Baseline kernel used in the examples
void saxpy(float* y, const float* x, float a, int n) {
for (int i = 0; i < n; ++i) {
y[i] = a * x[i] + y[i];
}
}
We keep the same loop and only change flags. That way, assembly diffs show exactly what each option buys you.
-O0 (debug shape)
Why it helps: keeps source-to-assembly mapping simple for stepping and breakpoints.

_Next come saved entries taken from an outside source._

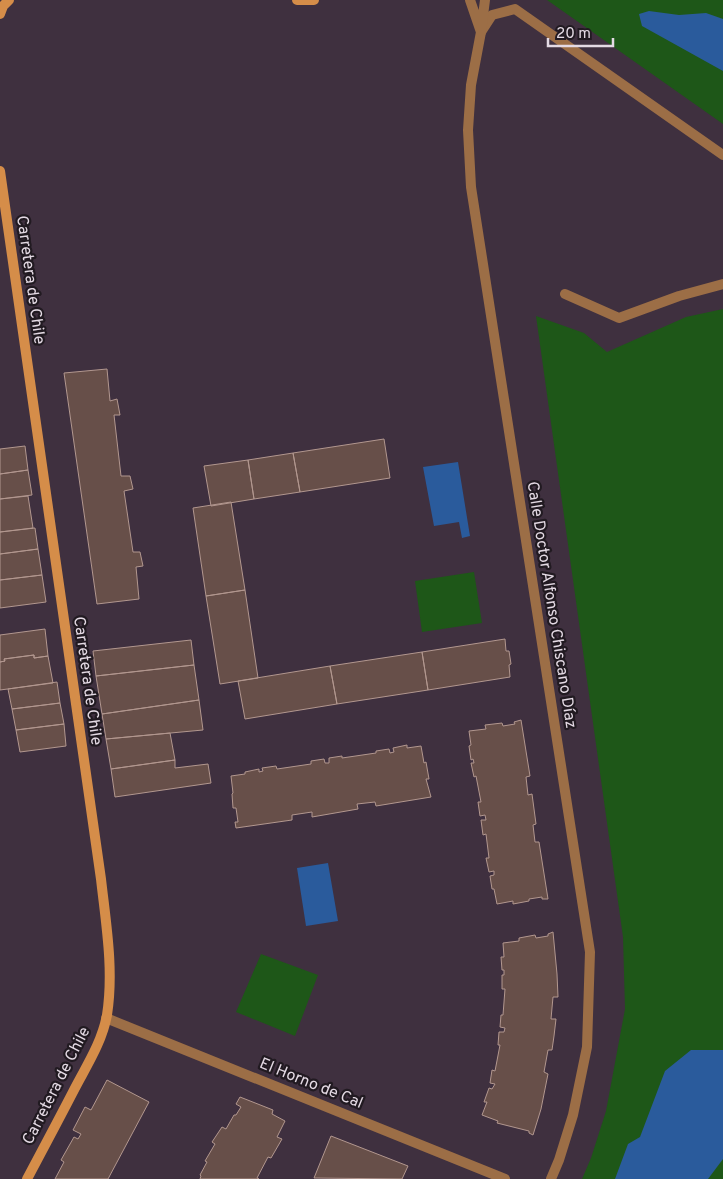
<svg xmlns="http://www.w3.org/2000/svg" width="723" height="1179" font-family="Overpass,sans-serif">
<rect width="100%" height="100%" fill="#3f303f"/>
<!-- green -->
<path fill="#1e5718" d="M547,0H723V124Z
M723,309V1179H582L591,1158L606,1111L625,1009L623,937L536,316L584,333L607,352L686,317Z
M474,572L482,623L422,632L415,581Z
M261,954L318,975L295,1036L236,1012Z"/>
<!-- water -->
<path fill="#2a5b9c" d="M649,11L679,15L706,13L723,19V71L642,26L639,14Z
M458,462L470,536L462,538L459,522L434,526L423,467Z
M328,863L338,921L306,926L297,868Z
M691,1050H723V1159L708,1179H615L628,1144L640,1137L665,1071Z"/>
<!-- building -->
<path fill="#674f49" stroke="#b2978f" d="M107,369L110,401L117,399L120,415H114L121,476H130L133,489L124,491L133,552H140L143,566L136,567L139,599L97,604L64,373Z
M384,439L390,478L300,492L293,453Z
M25,446L28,470L0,474V449Z
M293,453L300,492L254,499L248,460Z
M248,460L254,499L211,506L204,466Z
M28,470L32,495L0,499V474Z
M28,496L33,528L0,532V499Z
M231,502L245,590L206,596L193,508Z
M35,528L38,549L0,554V532Z
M38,549L42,575L0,580V554Z
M42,575L46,602L0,608V580Z
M245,590L258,678L220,684L206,596Z
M45,629L48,656L34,658V655L4,659L5,661L0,662V635Z
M505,639L506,651H509L511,664L509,665L510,677L428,690L422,652Z
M191,640L194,665L96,676L93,651Z
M422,652L428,690L337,704L330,666Z
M34,655V658L48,656L53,683L0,690V662L5,661L4,659Z
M194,665L199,700L102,714L96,676Z
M330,666L337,704L245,719L238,681Z
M57,682L60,703L12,709L8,689Z
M199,700L203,730L106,739L102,714Z
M60,703L64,724L16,730L12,709Z
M521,720L530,776L526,777L528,795L532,794L536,824L533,825L535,842H539L548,899H542V897L529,899V901L513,904V901L497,904L494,889H492L490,876L494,875V871L489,872L486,858H489L486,834L483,835L481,820H486L485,815L480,816L478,802H481L476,776L474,777L471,763H474L473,759L471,760L469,746L471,745L469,731L486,729L485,725L502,723L503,726L515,724L514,722Z
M64,724L66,746L20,752L16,730Z
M170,733L175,760L111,769L106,739Z
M407,745V748L421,746L424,763L426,762L429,779H426L431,797L376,806L375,802L357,804L358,809L312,817V812L292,815V820L236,828L235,822H238L236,808H233L232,794L233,793L231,776L245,774V772L259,769V772L263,771L262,768L276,766L277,769L311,764V761L324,759L325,763H329V758L342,756V758L376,753V751L389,749L390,753L394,752L393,748Z
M175,760V768L208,764L211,783L115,797L111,769Z
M553,932L557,974L558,997H553L551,1019H556L554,1036L552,1050H548L544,1072L548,1074L541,1109L533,1135L529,1133V1131L497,1123L498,1121L482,1115L487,1102H484L489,1088L492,1089L495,1084L490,1083L492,1070L495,1071L500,1045H498L499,1032H504L505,1028L500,1027L501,1015H503L505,989H502V975H504V970H502L501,957H504L503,943L519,941V938L535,935L536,938L548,936V934Z
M107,1080L149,1102L108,1179H55L64,1162L61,1160L74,1137L78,1139L81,1134L73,1130L85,1107L91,1110Z
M240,1097L273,1110L272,1114L285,1121L277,1137L282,1139L271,1158L268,1157L257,1178L259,1179H200L201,1176L200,1175L207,1162L205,1161L215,1144L212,1142L222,1127L226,1129L234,1115H236L241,1107L236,1104Z
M331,1136L408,1166L402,1179L314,1178Z"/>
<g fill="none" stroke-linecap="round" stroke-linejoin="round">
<!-- lane -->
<path stroke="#9c6e46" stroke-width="10" d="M481,32L492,15L515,9L723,155
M565,294L619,318L679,296L723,284"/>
<!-- street -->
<path stroke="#9c6e46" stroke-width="10" d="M470,0L481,32L485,0
M481,32L471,85L468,130L471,187L590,952L587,1047L573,1115L559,1160L551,1179
M106,1018L505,1179"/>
<!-- secondary -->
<path stroke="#d58d49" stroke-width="10" d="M297,0H314
M0,14L3,6L9,0
M0,171L101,879C106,924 114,970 107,1015C102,1042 87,1065 75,1088C59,1119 43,1149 27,1179"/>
</g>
<g text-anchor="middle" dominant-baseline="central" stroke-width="4.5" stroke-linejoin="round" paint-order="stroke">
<!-- street labels -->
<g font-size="16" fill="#e4dae4" stroke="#211a21">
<text transform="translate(30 280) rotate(82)">Carretera de Chile</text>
<text transform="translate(551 605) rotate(81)">Calle Doctor Alfonso Chiscano Díaz</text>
<text transform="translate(87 681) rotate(82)">Carretera de Chile</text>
<text transform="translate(311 1084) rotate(22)">El Horno de Cal</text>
<text transform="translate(57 1086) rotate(-63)">Carretera de Chile</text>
</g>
</g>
<!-- scale -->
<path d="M548 38v8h65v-8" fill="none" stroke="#e4dae4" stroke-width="2.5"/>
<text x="556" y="38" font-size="15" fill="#e4dae4" stroke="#211a21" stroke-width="4" paint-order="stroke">20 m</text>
</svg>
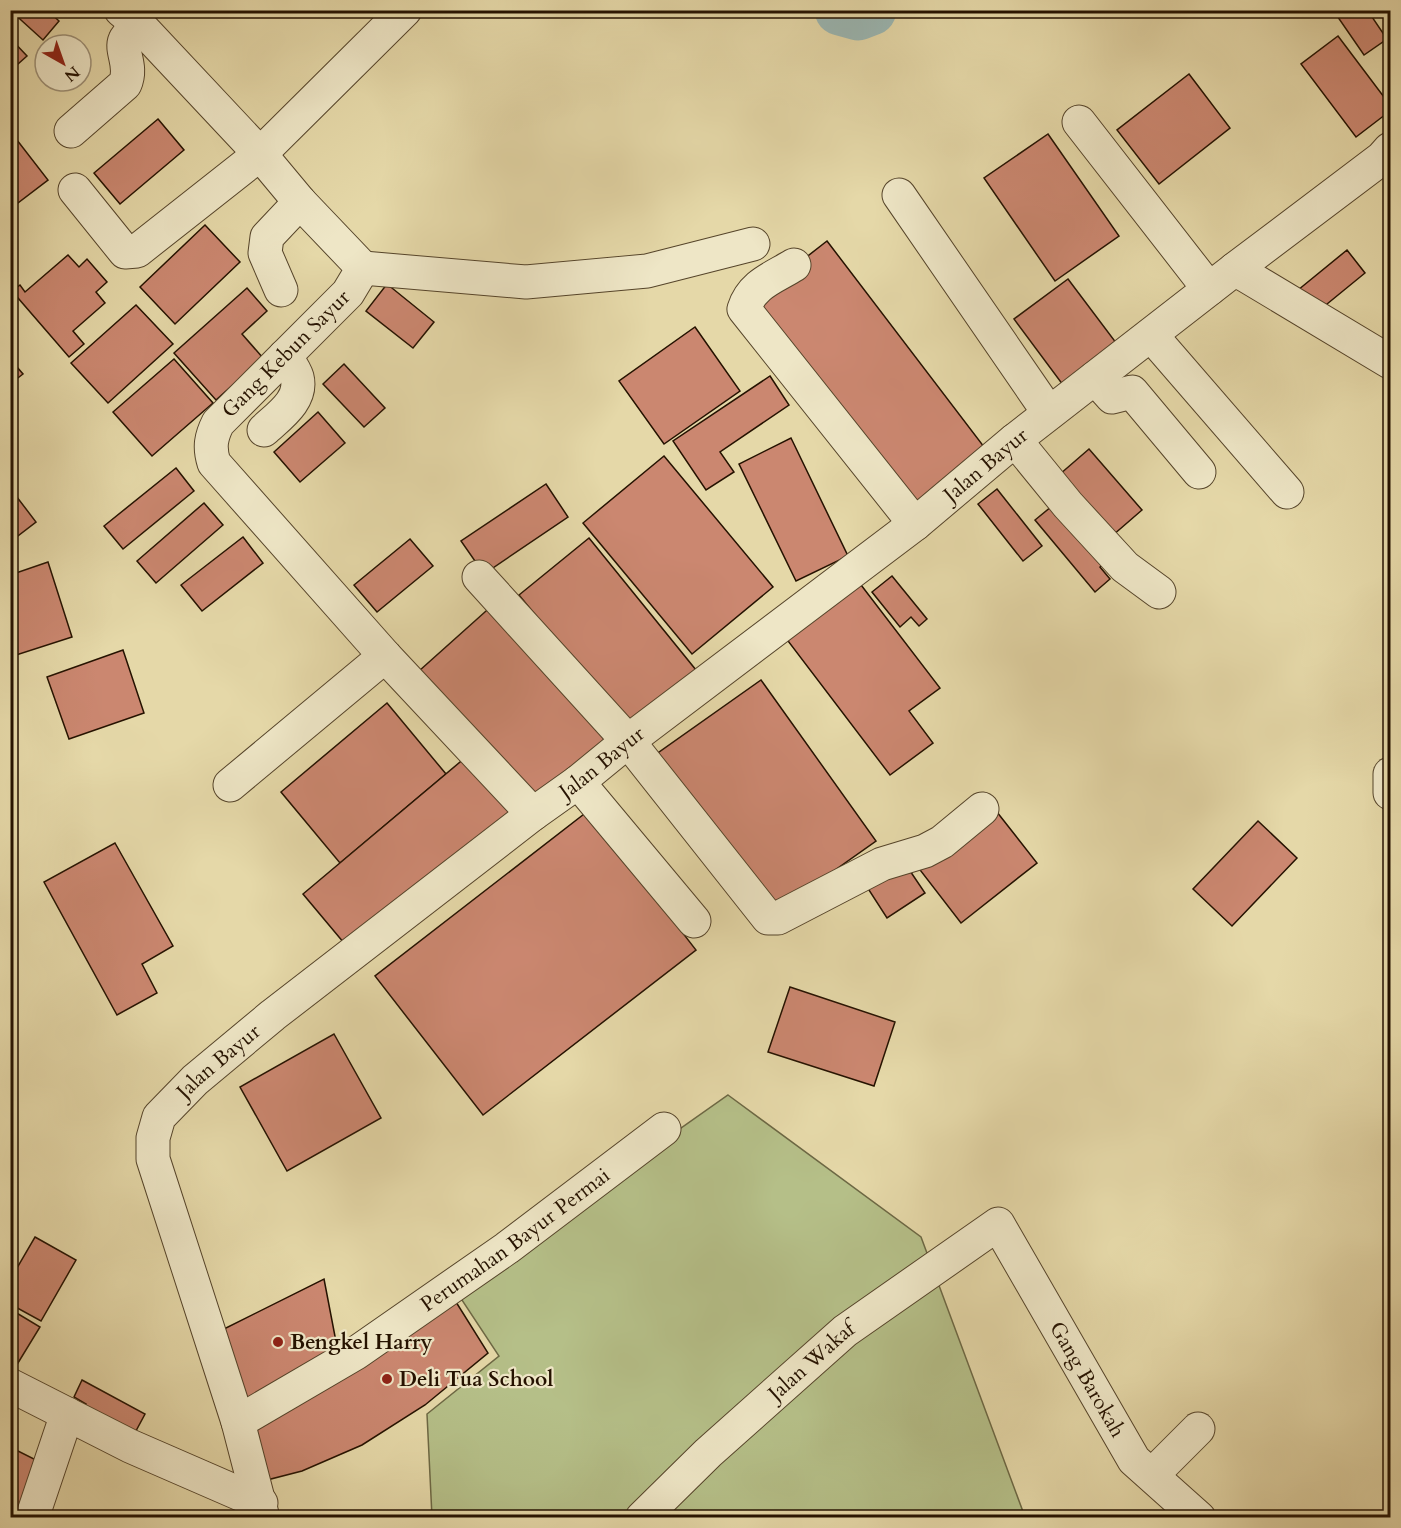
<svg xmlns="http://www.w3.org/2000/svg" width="1401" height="1528" viewBox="0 0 1401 1528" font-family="Cardo,serif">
	<rect width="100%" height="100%" fill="#e5d8a8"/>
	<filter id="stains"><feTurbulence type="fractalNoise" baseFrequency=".00333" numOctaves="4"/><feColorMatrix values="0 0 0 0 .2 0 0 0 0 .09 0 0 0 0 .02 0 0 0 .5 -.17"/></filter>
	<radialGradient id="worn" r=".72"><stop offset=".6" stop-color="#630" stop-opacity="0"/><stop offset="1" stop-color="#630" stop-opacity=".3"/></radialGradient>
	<polygon fill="#b5bf88" stroke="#6d6844" stroke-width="1.5" points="728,1095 921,1237 1025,1517 432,1517 427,1414 499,1356 454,1288"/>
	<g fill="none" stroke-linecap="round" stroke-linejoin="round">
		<polyline stroke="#9bb7b3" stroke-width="51" points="840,10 858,15 871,10"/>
	</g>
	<g fill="#cb8770" stroke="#251200" stroke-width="1.5">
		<polygon points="10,10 47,10 59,21 43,40"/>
		<polygon points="1333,10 1381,10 1372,17 1387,39 1364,55"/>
		<polygon points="1338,36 1390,105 1390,111 1356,137 1301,64"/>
		<polygon points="10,38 27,56 10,71"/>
		<polygon points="1189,74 1230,128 1159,184 1117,130"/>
		<polygon points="158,119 184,150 120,204 94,173"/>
		<polygon points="10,131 48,180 10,209"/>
		<polygon points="1048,134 1119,236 1055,281 984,178"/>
		<polygon points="205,225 240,262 175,324 140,287"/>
		<polygon points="827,241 991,456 913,515 750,301"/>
		<polygon points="1347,250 1365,273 1316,313 1298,290"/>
		<polygon points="68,255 79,267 87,259 107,282 96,292 105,303 73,331 84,344 69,357 12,291 20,285 25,292"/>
		<polygon points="1068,279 1117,344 1063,385 1014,319"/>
		<polygon points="387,284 434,322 413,348 366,311"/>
		<polygon points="247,288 267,311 242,334 263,358 216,400 174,353"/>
		<polygon points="136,305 173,344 108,403 71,363"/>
		<polygon points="695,327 740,391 664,444 619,381"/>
		<polygon points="10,359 23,374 10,384"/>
		<polygon points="174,359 213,403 152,456 113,412"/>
		<polygon points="344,364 385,408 364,427 323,384"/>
		<polygon points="770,376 789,405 720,452 734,472 706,490 673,441"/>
		<polygon points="318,412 345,443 300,482 274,452"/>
		<polygon points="791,438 848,556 796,581 739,464"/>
		<polygon points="1089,449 1142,510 1105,542 1052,481"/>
		<polygon points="664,456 773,587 692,654 583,523"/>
		<polygon points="176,468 194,491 123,549 104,526"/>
		<polygon points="546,484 568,517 484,574 461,541"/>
		<polygon points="10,488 36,522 10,542"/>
		<polygon points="997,489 1042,546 1023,561 978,504"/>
		<polygon points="1057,502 1107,561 1100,567 1110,579 1095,592 1035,520"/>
		<polygon points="204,503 223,525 156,583 137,561"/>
		<polygon points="243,537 263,563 202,611 181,585"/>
		<polygon points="589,538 696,670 626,726 519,595"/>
		<polygon points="410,539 433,566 377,612 354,585"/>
		<polygon points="48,562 72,637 10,657 10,575"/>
		<polygon points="892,576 927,619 919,626 911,617 900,627 872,592"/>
		<polygon points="858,581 940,688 909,711 933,743 890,775 785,637"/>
		<polygon points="495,603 613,734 536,802 419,671"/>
		<polygon points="123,650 144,713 69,739 47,677"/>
		<polygon points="761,680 876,841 770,916 655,755"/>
		<polygon points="387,703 446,774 340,863 281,792"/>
		<polygon points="466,757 512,812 349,949 303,894"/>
		<polygon points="993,807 1037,863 961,923 917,866"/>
		<polygon points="588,811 696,950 483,1115 375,976"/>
		<polygon points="1258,821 1297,858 1232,926 1193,889"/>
		<polygon points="115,843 173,946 142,964 157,993 117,1015 44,882"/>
		<polygon points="904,862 925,893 887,918 867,887"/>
		<polygon points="790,987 895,1022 874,1086 768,1052"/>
		<polygon points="334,1034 381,1118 287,1171 240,1087"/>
		<polygon points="35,1237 76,1260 41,1321 10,1304 10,1280"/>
		<polygon points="324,1279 338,1352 241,1413 218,1332"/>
		<polygon points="451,1294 488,1353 425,1405 362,1445 302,1471 263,1481 245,1424"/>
		<polygon points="10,1309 40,1327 10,1376"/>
		<polygon points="82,1380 145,1414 130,1442 80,1415 86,1404 74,1397"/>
		<polygon points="10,1447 46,1465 18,1517 10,1513"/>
	</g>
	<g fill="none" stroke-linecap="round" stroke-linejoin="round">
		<g stroke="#55442a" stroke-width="35">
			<g id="minor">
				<path d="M121,10L139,25L260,154L300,202L363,268L348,293L218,423C211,437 209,447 214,463L385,656L533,814"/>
				<polyline points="1079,122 1209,289"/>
				<path d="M71,131L125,84C133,66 120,51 125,40C127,35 135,29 139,25"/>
				<polyline points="75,190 125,252 137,251 260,154 405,10"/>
				<polyline points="899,195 1049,413"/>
				<path d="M794,265C773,278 752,284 744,309L915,524"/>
				<polyline points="363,268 526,282 647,271 753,244"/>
				<polyline points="1235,269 1382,158 1390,149"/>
				<polyline points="281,290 265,253 267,237 300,202"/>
				<polyline points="1151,335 1287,492"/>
				<polyline points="1095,378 1112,397 1132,392 1199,472"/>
				<path d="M264,430C279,416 303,400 297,377C295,370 289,362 285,356"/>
				<polyline points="1015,440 1068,505 1125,567 1159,592"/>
				<polyline points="479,577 628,741 768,918 778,918 882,864 925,851 942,842 982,809"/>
				<polyline points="1390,774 1390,793"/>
				<polyline points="578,782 694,921"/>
				<polyline points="230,785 385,656"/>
				<polyline points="10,1385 130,1446 261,1503"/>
				<path id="s1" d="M238,1422L356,1353L507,1248L664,1129"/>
				<polyline points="1152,1475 1198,1429"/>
				<polyline points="32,1518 67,1414"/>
				<path id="s2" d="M263,1518L238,1422L153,1159V1138L159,1117L195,1080L273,1015L533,814L578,782L628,741L915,524L1015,440L1235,269L1390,362"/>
				<path id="s3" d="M642,1518L708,1453L845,1331L998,1224L1134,1460L1199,1518"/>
			</g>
		</g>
		<use href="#minor" stroke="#eee6c6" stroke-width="33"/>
	</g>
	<g fill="#8f2418" stroke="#eee6c6" stroke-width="2">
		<circle cx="278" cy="1342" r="6"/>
		<circle cx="387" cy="1379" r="6"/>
	</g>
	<g text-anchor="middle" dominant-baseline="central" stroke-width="4.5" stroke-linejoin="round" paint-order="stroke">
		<g font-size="21" fill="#251200" stroke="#eee6c6">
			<text transform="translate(286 354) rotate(-45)">Gang Kebun Sayur</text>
			<text stroke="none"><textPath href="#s2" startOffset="1472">Jalan Bayur</textPath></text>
			<text stroke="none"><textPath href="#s2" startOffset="986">Jalan Bayur</textPath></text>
			<text stroke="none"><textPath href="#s2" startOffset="500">Jalan Bayur</textPath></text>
			<text stroke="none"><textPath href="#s1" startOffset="332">Perumahan Bayur Permai</textPath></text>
			<text stroke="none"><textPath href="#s3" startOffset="231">Jalan Wakaf</textPath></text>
			<text stroke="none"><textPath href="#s3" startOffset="642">Gang Barokah</textPath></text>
		</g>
		<g font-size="21" font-weight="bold" fill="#251200" stroke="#eee6c6" text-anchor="start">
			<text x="290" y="1342">Bengkel Harry</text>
			<text x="399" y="1379">Deli Tua School</text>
		</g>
	</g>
	<rect width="1401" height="1528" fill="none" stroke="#e5d8a8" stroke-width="36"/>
	<rect x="12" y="12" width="1377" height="1504" fill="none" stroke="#251200" stroke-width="3"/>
	<rect x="18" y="18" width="1365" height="1492" fill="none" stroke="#251200" stroke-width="1.5"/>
	<g transform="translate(63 63) rotate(140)"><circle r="28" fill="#eee6c6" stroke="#9e9177" stroke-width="1.5"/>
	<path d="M0-4.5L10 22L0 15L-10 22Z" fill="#8f2418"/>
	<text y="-9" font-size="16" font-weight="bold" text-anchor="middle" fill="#251200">N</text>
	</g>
	<rect width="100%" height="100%" filter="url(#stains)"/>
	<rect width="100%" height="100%" fill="url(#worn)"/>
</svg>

Assembly translation: more stack traffic and fewer register optimizations.
stp x29, x30, [sp, #-48]!
mov x29, sp
...
ldr s0, [x1, x3, lsl #2]
str s0, [sp, #28] // spill
ldr s0, [sp, #28] // reload
bl helper // call often remains
When it backfires: numbers from this build do not represent production speed.
-O2 (balanced release baseline)
Why it helps: enables strong scalar optimizations without extreme code growth.
Assembly translation: fewer spills, tighter loop body, better scheduling.
mov x3, #0
.Lloop:
ldr s0, [x1, x3, lsl #2]
ldr s1, [x0, x3, lsl #2]
fmadd s1, s0, s2, s1
str s1, [x0, x3, lsl #2]
add x3, x3, #1
cmp x3, x2
b.ne .Lloop
When it backfires: hidden UB can appear only in optimized builds.
-O3 (more aggressive loop transforms)
Why it helps: pushes harder on vectorization/unrolling for compute-heavy hot loops.
Assembly translation: often emits NEON loop body plus scalar tail.
dup v2.4s, w3
.Lvec:
ld1 {v0.4s}, [x1], #16
ld1 {v1.4s}, [x0], #16
fmla v1.4s, v0.4s, v2.4s
st1 {v1.4s}, [x0], #16
subs x2, x2, #4
b.gt .Lvec
When it backfires: bigger code can hurt I-cache and reduce gains on branchy code.
-Ofast / -ffast-math
Why it helps: allows algebraic rewrites that strict IEEE mode blocks.
Assembly translation: more fusion and reassociation opportunities.
// strict math
fmul s0, s1, s2
fadd s0, s0, s3
// fast-math path
fmadd s0, s1, s2, s3
When it backfires: NaN/infinity/rounding behavior can change. Use only if numerics allow it.
-flto (link-time optimization)
Why it helps: compiler sees across translation units and can inline across file boundaries.
Assembly translation: direct call can disappear and turn into straight-line ops.
// no LTO
bl _Z12update_blockPfPKf
// with LTO
ld1 {v0.4s}, [x1]
ld1 {v1.4s}, [x0]
fmla v1.4s, v0.4s, v2.4s
st1 {v1.4s}, [x0]
When it backfires: longer links and larger binaries on huge codebases.
-fprofile-generate / -fprofile-use (PGO)
Why it helps: hot path data drives block ordering and branch prediction friendly layout.
Assembly translation: hot path tends to become fall-through; cold blocks move away.
cbz w0, .Lcold
// hot path falls through
...
b .Ldone
.Lcold:
...
When it backfires: stale or unrepresentative training runs can produce slower code.
What each flag controls
-march: ISA features allowed (for example SVE availability).
-mcpu: target core plus tuning defaults; most practical single switch for fixed hardware.
-mtune: scheduling model without changing ISA baseline.
Assembly translation
If SVE is enabled in -march, GCC can emit predicate-driven vector loops:
whilelt p0.s, x3, x2
ld1w z0.s, p0/z, [x1, x3, lsl #2]
ld1w z1.s, p0/z, [x0, x3, lsl #2]
fmla z1.s, p0/m, z0.s, z2.s
st1w z1.s, p0, [x0, x3, lsl #2]
incw x3
b.any .Lsveloop
Avoid -march=native for distributable binaries; it locks output to build host features.
-fno-omit-frame-pointer
Why it helps: stable unwind chains for profilers and postmortem stacks.
stp x29, x30, [sp, #-32]!
mov x29, sp
...
ldp x29, x30, [sp], #32
ret
What you trade away
Assembly translation: one extra reserved register and extra prologue/epilogue work.
When it backfires: tiny runtime cost in very hot functions, but often worth it in production diagnostics.